Unfortunate as that is it's not at all surprising. Comparing the median with the top 1% would be more interesting. The gap there is still quite significant:

(for 40 year old men, unadjusted by race): 100th inc. prct : ~ 88 years: 75th inc. prct : ~ 84 50th inc. prct : ~ 82.5 25th inc. prct : ~ 79 5th inc. prct : ~ 76 1st inc. prct : ~ 72.5 (had to infer the values visually from charts because I wasn't to find a table including all the groups...)

However (I assume the data is very limited though) there is almost no difference in life expectancy (for men or women) when your household income is above >$200k (back in 2014, so probably quite a bit higher now). So I don't think there are any efficient treatments available only for the ultra-rich, just being rich or upper-middle class should be enough to get access the best(ish) treatment there is.

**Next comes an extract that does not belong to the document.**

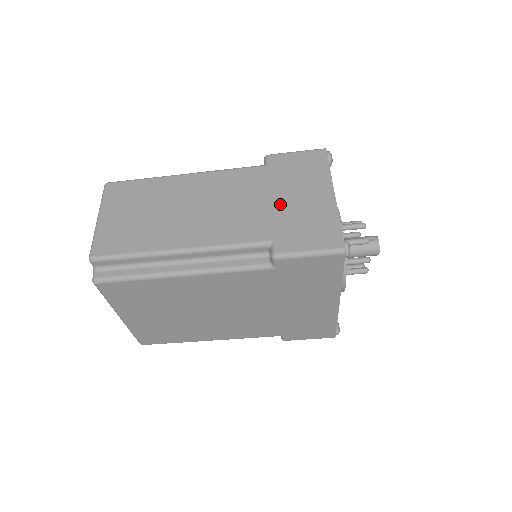
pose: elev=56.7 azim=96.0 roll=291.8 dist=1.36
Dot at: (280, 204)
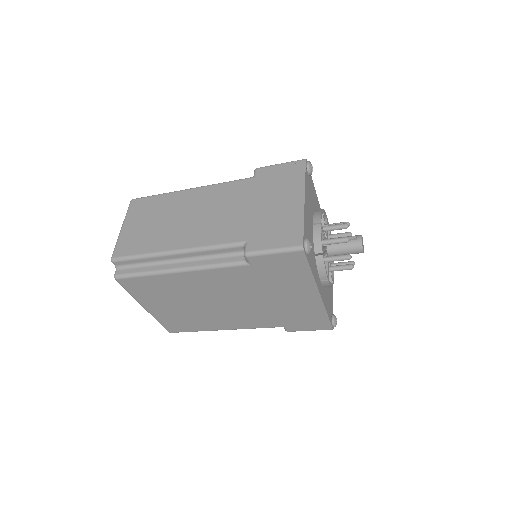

For the bottom income quartile when comparing local areas: the % of people with not insurance, medicare spending per enrolled person and 30-day hospital mortality rate seem to have the highest correlation with life expectancy. Which all should be trivial to fix for a relatively extremely-rich country like the US...

Looking at the appendices one interesting point I noticed (assuming I understood it correctly) is that people at the 50th percentile are more likely to reach 77 years than those in the top 75th or 100th prcts. But after that point income seems to matter a whole lot more.

Another seemingly very weird correlation (page 43): higher inequality in local area seems to be correlated with lower life expectancy for all income quartiles except the bottom one (so basically poorer people tend to liver longer in high inequality areas even though the difference in years is not very big).

That's a very interesting study. I'm surprised the relationship is so linear through all the way through the income percentiles, aside from the very bottom few. I would have expected a relative plateau in the middle.

I really doubt a writer for the NYT is going to be in the bottom 1% of income or wealth.

Having bad health is a hell of a way to waste the time you could have wasted on making money instead.